К восемнадцатилетию Эдды Муссолини находился у власти уже шесть лет. Он, пусть и не без проблем, оправился после убийства Маттеотти и был теперь полновластным «дуче», нес ответственность только перед королем, но больше уже не перед парламентом. На место небритости и разношерстной, плохо сидящей одежды пришли ладно скроенные костюмы и военная форма, тщательно подбираемая в соответствии случаю и настроению. Муссолини, впрочем, редко носил теперь черную рубашку, хотя и сохранил верность гетрам, двуцветным башмакам, беретам, галифе и свитерам с поясом. Выглядел он, по словам одного наблюдателя, как англичанин рабочего класса. Он по-прежнему был близок с Сарфатти, считавшейся теперь главным воплощением italianità, сути и духа Италии, и все так же полагался на ее мнение в вопросах культуры. Эдвидже говорила, что Муссолини любил Сарфатти так, как не любил ни одну другую женщину, и что Ракеле при всей оторванности от жизни инстинктивно отдавала себе отчет, что Сарфатти для нее опаснее остальных любовниц Муссолини и, соответственно, ненавидела ее больше всех. Сарфатти, в свою очередь, считала Ракеле – так она говорила одной из своих подруг – «невежественной, неотесанной крестьянкой».
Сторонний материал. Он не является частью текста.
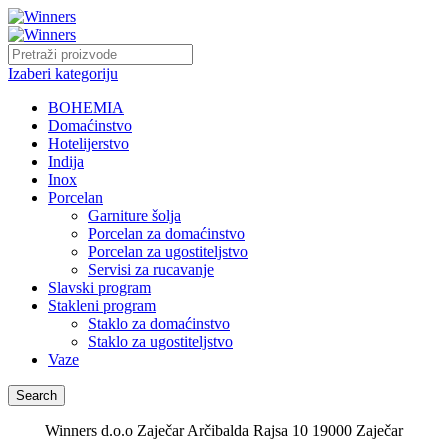
Izaberi kategoriju
BOHEMIA
Domaćinstvo
Hotelijerstvo
Indija
Inox
Porcelan
Garniture šolja
Porcelan za domaćinstvo
Porcelan za ugostiteljstvo
Servisi za rucavanje
Slavski program
Stakleni program
Staklo za domaćinstvo
Staklo za ugostiteljstvo
Vaze
Search
Winners d.o.o Zaječar Arčibalda Rajsa 10 19000 Zaječar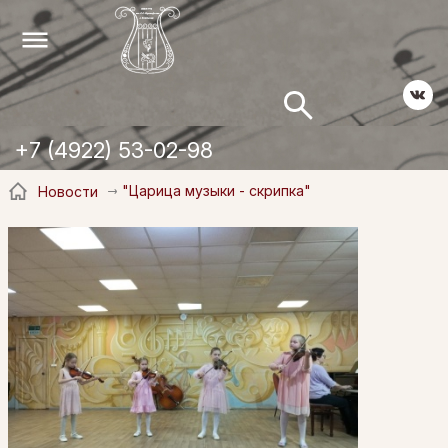
+7 (4922) 53-02-98
"Царица музыки - скрипка"
Новости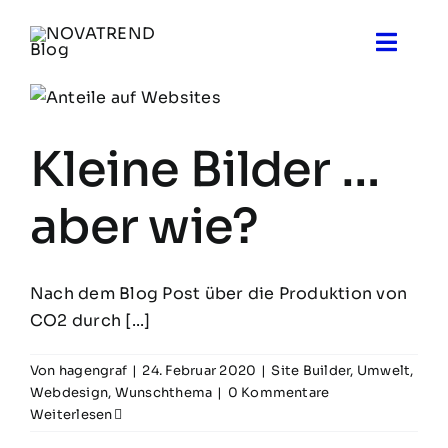
Zum
Inhalt
Toggle
springen
Naviga
Blog
Kleine Bilder …
Novatrend News
aber wie?
Themen & Ideen
Nach dem Blog Post über die Produktion von
Über uns
CO2 durch [...]
Von
hagengraf
|
24. Februar 2020
|
Site Builder
,
Umwelt
,
Webdesign
,
Wunschthema
|
0 Kommentare
Weiterlesen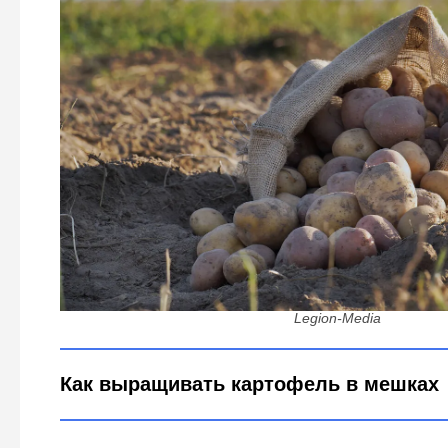
Своя картошка уже в июне: растим дома прямо в 
агротехника
Legion-Media
Как выращивать картофель в мешках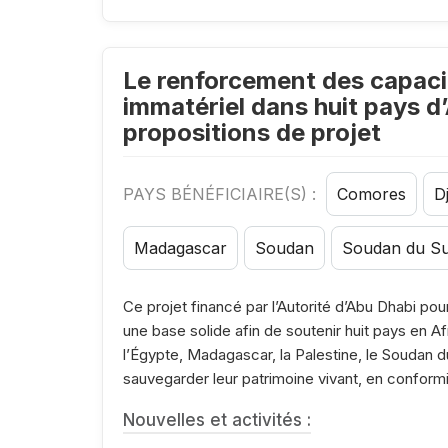
Le renforcement des capacit
immatériel dans huit pays d’
propositions de projet
PAYS BÉNÉFICIAIRE(S) :
Comores
Dj
Madagascar
Soudan
Soudan du S
Ce projet financé par l’Autorité d’Abu Dhabi pou
une base solide afin de soutenir huit pays en Af
l’Égypte, Madagascar, la Palestine, le Soudan d
sauvegarder leur patrimoine vivant, en conform
Nouvelles et activités :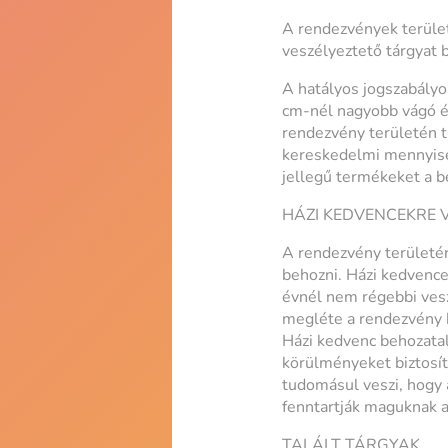
A rendezvények terület
veszélyeztető tárgyat b
A hatályos jogszabályo
cm-nél nagyobb vágó él
rendezvény területén tű
kereskedelmi mennyisé
jellegű termékeket a be
HÁZI KEDVENCEKRE
A rendezvény területér
behozni. Házi kedvence
évnél nem régebbi vesze
megléte a rendezvény b
Házi kedvenc behozatalá
körülményeket biztosít
tudomásul veszi, hogy a
fenntartják maguknak a
TALÁLT TÁRGYAK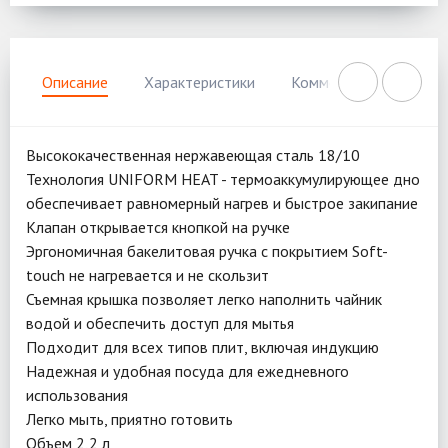
Описание
Характеристики
Комментарии
Нал
Высококачественная нержавеющая сталь 18/10
Технология UNIFORM HEAT - термоаккумулирующее дно
обеспечивает равномерный нагрев и быстрое закипание
Клапан открывается кнопкой на ручке
Эргономичная бакелитовая ручка с покрытием Soft-
touch не нагревается и не скользит
Съемная крышка позволяет легко наполнить чайник
водой и обеспечить доступ для мытья
Подходит для всех типов плит, включая индукцию
Надежная и удобная посуда для ежедневного
использования
Легко мыть, приятно готовить
Объем 2,2 л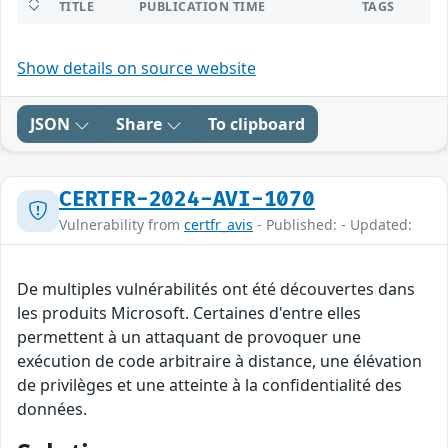
TITLE
PUBLICATION TIME
TAGS
Show details on source website
JSON
Share
To clipboard
CERTFR-2024-AVI-1070
Vulnerability from
certfr_avis
- Published: - Updated:
De multiples vulnérabilités ont été découvertes dans
les produits Microsoft. Certaines d'entre elles
permettent à un attaquant de provoquer une
exécution de code arbitraire à distance, une élévation
de privilèges et une atteinte à la confidentialité des
données.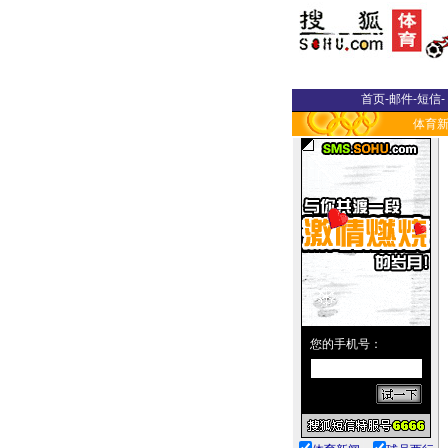
首页
-
邮件
-
短信
-
体育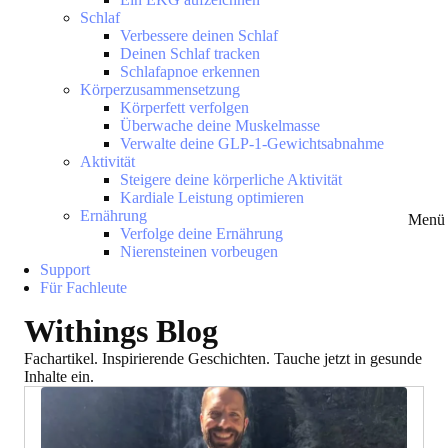
Schlaf
Verbessere deinen Schlaf
Deinen Schlaf tracken
Schlafapnoe erkennen
Körperzusammensetzung
Körperfett verfolgen
Überwache deine Muskelmasse
Verwalte deine GLP-1-Gewichtsabnahme
Aktivität
Steigere deine körperliche Aktivität
Kardiale Leistung optimieren
Ernährung
Menü 
Verfolge deine Ernährung
Nierensteinen vorbeugen
Support
Für Fachleute
Withings Blog
Fachartikel. Inspirierende Geschichten. Tauche jetzt in gesunde
Inhalte ein.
К тому времени в свет уже вышли несколько написанных в духе жития святых биографий Муссолини, но Сарфатти написала и свой собственный панегирик. Она описывала его как человека исключительной силы, мощи и харизмы, воплощающего в одном лице современность и величие Древнего Рима – вдумчивого, решительного, реалистичного, вечно молодого и полного энергии, «плебея-аристократа», трезво оценившего своих соотечественников и взявшего на себя судьбоносное решение ими руководить. Амбиции дуче, писала она, «поддерживают и поглощают его». Предпочтя не заметить таящуюся за ее славословием некоторую фальшь, Муссолини был от книги в восторге. Опубликованная в 1925 году под названием «Дуче» книга пользовалась огромным успехом, быстро была переведена на восемнадцать языков, и продажи ее в общей сложности превысили миллион экземпляров. Именно она во многом способствовала культивированию легенды о Муссолини.